Maintain the salinity of your copepod/amphipod system at the level of the target tank you will be depositing them into. If you are using an in-line refugium with your main tank, you won't have to worry about it.

Maintain a stable temperature between 72 to 82 F is best. Amphipods/copepods are cold-blooded, so the warmer the water, the more active (feeding and reproducing) they are, to a point. Don't "cook" them. Temps above about 85 F could be harmful.

Amphipods aren't necessarily predatory but they do prefer meaty foods. They are omnivorous but tilt toward the role of carnivore much more than of herbivore. Feed meaty foods that break down fairly quickly in the water column. A good mixture of marine pellet and marine flake foods ground up in a mortar and pestle will yield terrific results.

You can also culture phytoplankton in a 2-liter plastic bottle to feed your copepods. There are a number of complete phytoplankton culturing kits available online.

Don't overfeed them. The bugs will consume what they can consume and no more. Putting more food in the tank will not make them eat more. Test the ammonia in the tank to see if you are feeding too much. If your ammonia readings start to spike, perform a water change to lower the level and cut back on the food. It may take a bit of experimenting, but you should be able to find the right amount to periodically introduce to the tank.

Tank Maintenance
If an inline refugium is being used, little maintenance will be needed. A stand-alone system will need a few water changes (once per month or replacing water after harvest) will suffice, as long as feeding is not overdone. Gammarideus are amazingly tolerant and tend to thrive in higher nutrient systems (more food).

Harvesting can usually be done by siphoning the critters into a fine mesh fish net. If you are using old filter pads for a growth medium, just remove them from the growth tank and take them out in a bucket of tank water, then pour the water through a net. If you are using a crushed coral substrate, siphon the substrate the same as you would your tank bottom, using a fine mesh to catch the copepods/amphipods.

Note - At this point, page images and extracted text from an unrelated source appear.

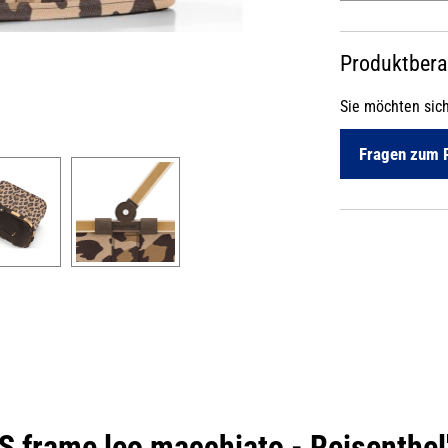
Produktber
Sie möchten sic
Fragen zum 
S frame leo macchiato - Reisenthel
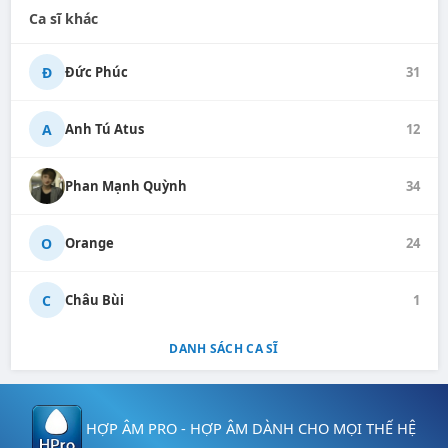
Ca sĩ khác
Đ
Đức Phúc
31
A
Anh Tú Atus
12
Phan Mạnh Quỳnh
34
O
Orange
24
C
Châu Bùi
1
DANH SÁCH CA SĨ
HỢP ÂM PRO - HỢP ÂM DÀNH CHO MỌI THẾ HỆ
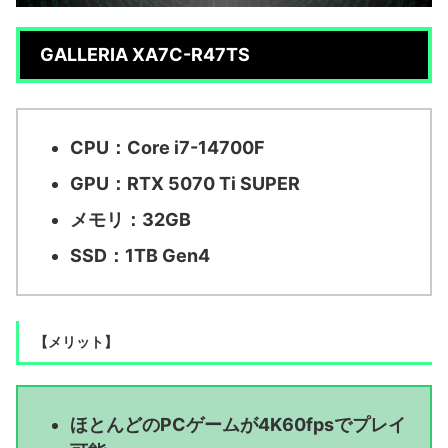
GALLERIA XA7C-R47TS
CPU：Core i7-14700F
GPU：RTX 5070 Ti SUPER
メモリ：32GB
SSD：1TB Gen4
【メリット】
ほとんどのPCゲームが4K60fpsでプレイ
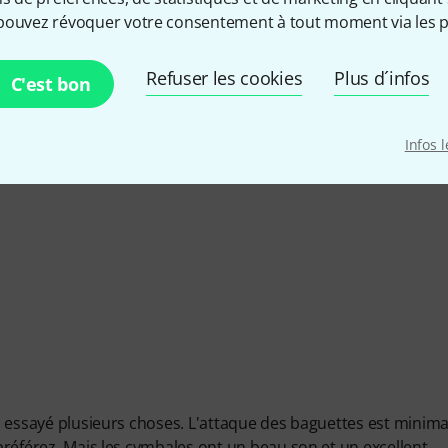
pouvez révoquer votre consentement à tout moment via les p
Refuser les cookies
Plus d´infos
C'est bon
É DE FABRICATION
Infos 
'ai essayé plusieurs choses. L'attaque des baguettes est minima
 préférez. Mais les cymbales ont un beau son et un excellent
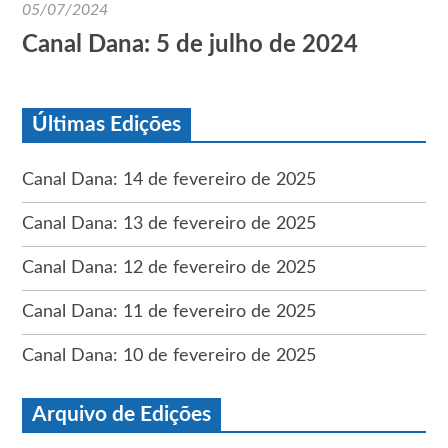
05/07/2024
Canal Dana: 5 de julho de 2024
Últimas Edições
Canal Dana: 14 de fevereiro de 2025
Canal Dana: 13 de fevereiro de 2025
Canal Dana: 12 de fevereiro de 2025
Canal Dana: 11 de fevereiro de 2025
Canal Dana: 10 de fevereiro de 2025
Arquivo de Edições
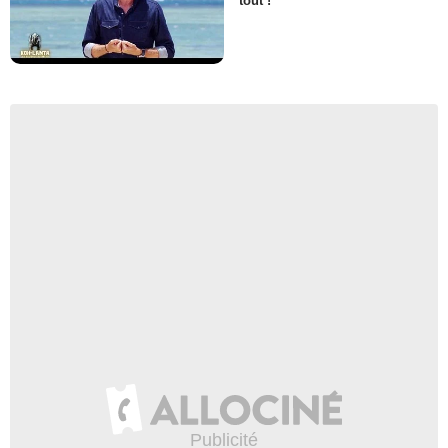
tout !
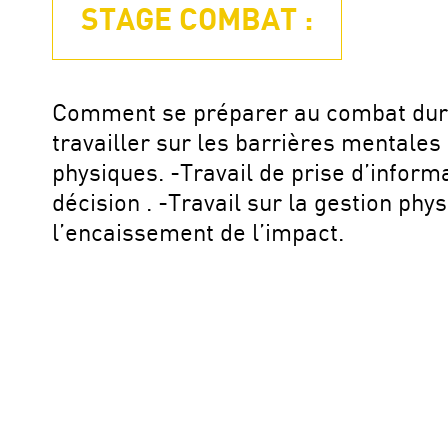
STAGE COMBAT :
Comment se préparer au combat du
travailler sur les barrières mentales 
physiques. -Travail de prise d’inform
décision . -Travail sur la gestion phy
l’encaissement de l’impact.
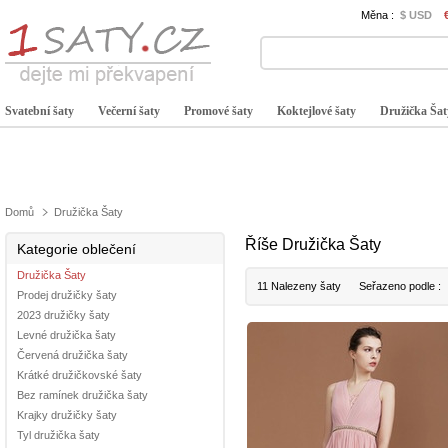
Měna :
$ USD
Svatební šaty
Večerní šaty
Promové šaty
Koktejlové šaty
Družička Šat
Domů
Družička Šaty
Říše Družička Šaty
Kategorie oblečení
Družička Šaty
11 Nalezeny šaty
Seřazeno podle :
Prodej družičky šaty
2023 družičky šaty
Levné družička šaty
Červená družička šaty
Krátké družičkovské šaty
Bez ramínek družička šaty
Krajky družičky šaty
Tyl družička šaty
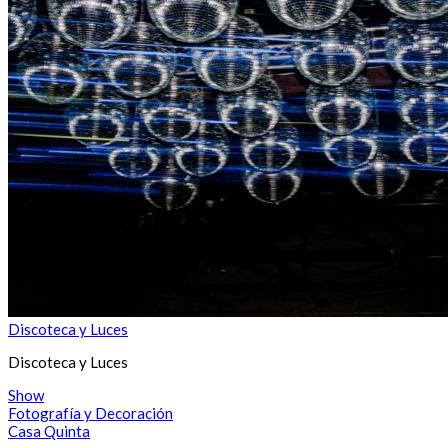
Discoteca y Luces
Discoteca y Luces
Show
Fotografía y Decoración
Casa Quinta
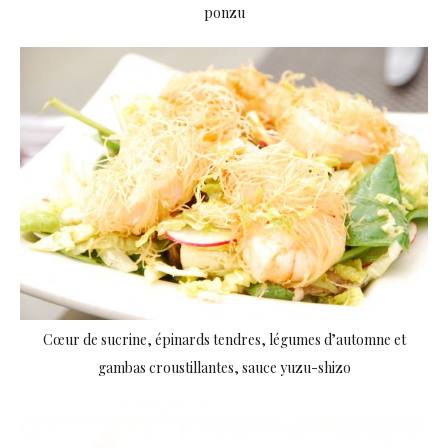
ponzu
Cœur de sucrine, épinards tendres, légumes d’automne et
gambas croustillantes, sauce yuzu-shizo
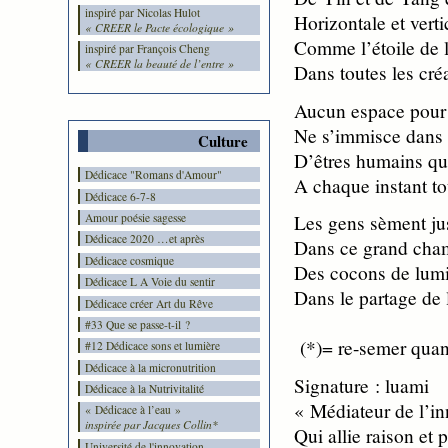
inspiré par Nicolas Hulot
Horizontale et verti
« CREER le Pacte écologique »
Comme l’étoile de l
inspiré par François Cheng
« CREER la beauté de l’entre »
Dans toutes les créa
Aucun espace pour 
Ne s’immisce dans 
Culture
D’êtres humains qu
Dédicace "Romans d'Amour"
A chaque instant to
Dédicace 6-7-8
Amour poésie sagesse
Les gens sèment ju
Dédicace 2020 …et après
Dans ce grand cham
Dédicace cosmique
Des cocons de lumi
Dédicace L A Voie du sentir
Dans le partage de 
Dédicace créer Art du Rêve
#33 Que se passe-t-il ?
(*)= re-semer quand
#12 Dédicace sons et lumière
Dédicace à la micronutrition
Signature : luami
Dédicace à la Nutrivitalité
« Médiateur de l’in
« Dédicace à l’eau »
inspirée par Jacques Collin*
Qui allie raison et 
Université de l'innovation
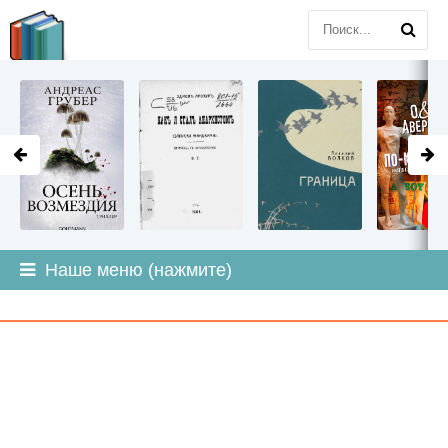
LITMIR
.ORG
Наше меню (нажмите)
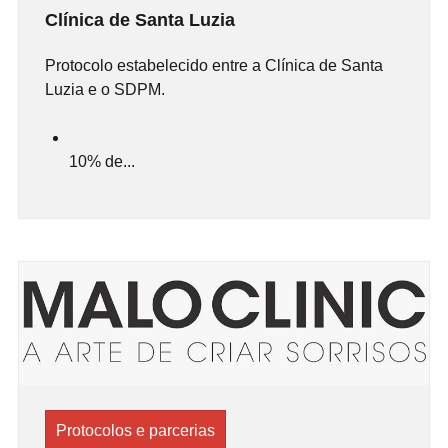
Clínica de Santa Luzia
Protocolo estabelecido entre a Clínica de Santa
Luzia e o SDPM.
10% de...
Protocolos e parcerias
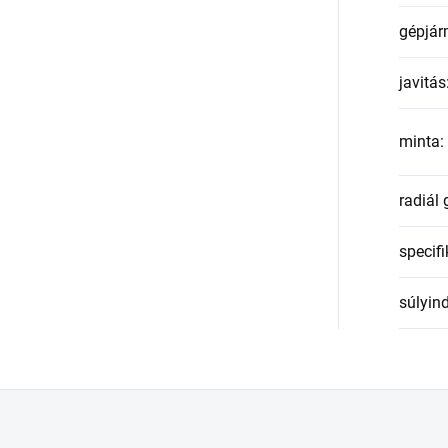
gépjár
javitás
minta
:
radiál
specifi
súlyin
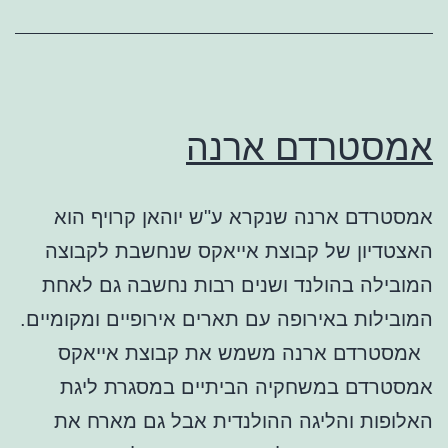
אמסטרדם ארנה
אמסטרדם ארנה שנקרא ע"ש יוהאן קרויף הוא
האצטדיון של קבוצת אייאקס שנחשבת לקבוצה
המובילה בהולנד ושנים רבות נחשבה גם לאחת
המובילות באירופה עם תארים אירופיים ומקומיים.
אמסטרדם ארנה משמש את קבוצת אייאקס
אמסטרדם במשחקיה הביתיים במסגרת ליגת
האלופות והליגה ההולנדית אבל גם מארח את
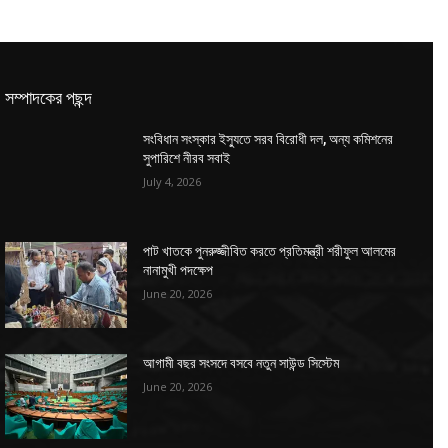
সম্পাদকের পছন্দ
সংবিধান সংস্কার ইস্যুতে সরব বিরোধী দল, অন্য কমিশনের
সুপারিশে নীরব সবাই
July 4, 2026
পাট খাতকে পুনরুজ্জীবিত করতে প্রতিমন্ত্রী শরীফুল আলমের
নানামুখী পদক্ষেপ
June 20, 2026
আগামী বছর সংসদে বসবে নতুন সাউন্ড সিস্টেম
June 20, 2026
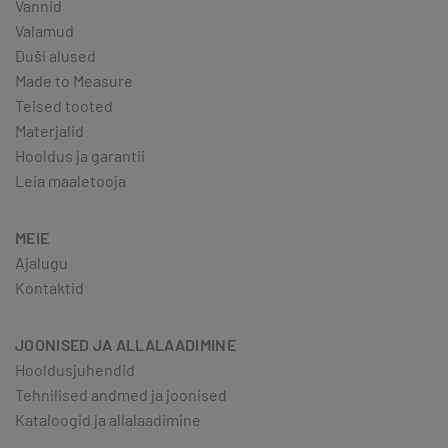
Vannid
Valamud
Duši alused
Made to Measure
Teised tooted
Materjalid
Hooldus ja garantii
Leia maaletooja
MEIE
Ajalugu
Kontaktid
JOONISED JA ALLALAADIMINE
Hooldusjuhendid
Tehnilised andmed ja joonised
Kataloogid ja allalaadimine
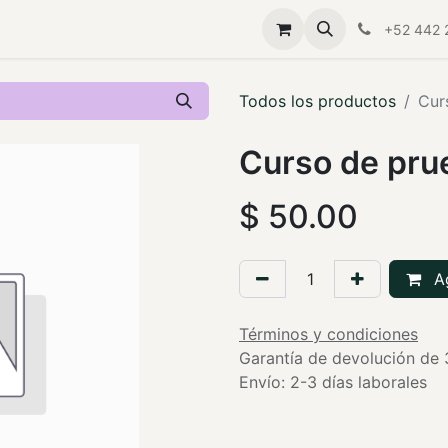
Servicios a empresas
Aliado Cemefi
Quiero ayudar
F
+52 442 
Todos los productos
Cur
Curso de pru
$
50.00
Ag
Términos y condiciones
Garantía de devolución de 
Envío: 2-3 días laborales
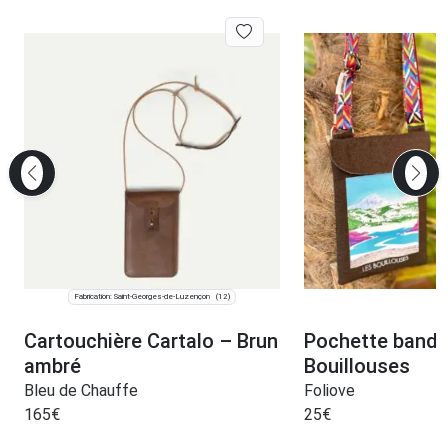
Fabrication: Saint-Georges-de-Luzençon
(12)
Cartouchière Cartalo – Brun
Pochette bando
ambré
Bouillouses
Bleu de Chauffe
Foliove
165
€
25
€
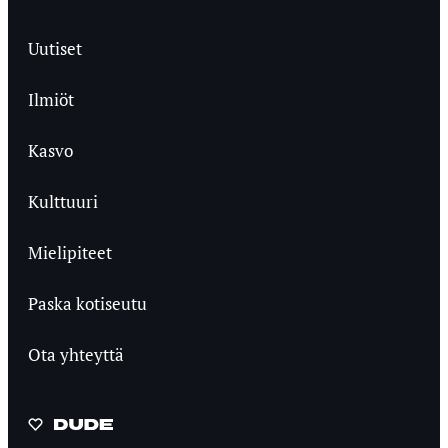
Uutiset
Ilmiöt
Kasvo
Kulttuuri
Mielipiteet
Paska kotiseutu
Ota yhteyttä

Introduction Into Aquarium
Copepods and amphipods most often introduced into closed aquarium systems when live sand and or live rock has been added. They will begin to multiply and grow in the tank when the aquarium water temperature is slightly warmer and a food source is available.

Perhaps the least expensive sources of copepods and amphipods are friends who have saltwater aquariums with a good population. If you can get them to harvest some of their excess and donate them to you, you will have a good start on your pod population.

Live copepods are also available online (such as AlgaGen ReefPods), in a bottled form.

Once you have your amphipod/copepod culturing system set up and running and worked the wrinkles out of feeding, maintenance, and harvesting, you will find that the system is an easy, low-cost method to provide a high nutrition food to your difficult to feed tank critters.

This is the bottom of the food chain for your aquarium. Add them to your refugium to breed for your tank and to work for your 'fuge. Add them to your main tank to feed fish such as your Mandarin. This portion is bound to also contain Copepods. "Copes" are not quite half a millimeter in size.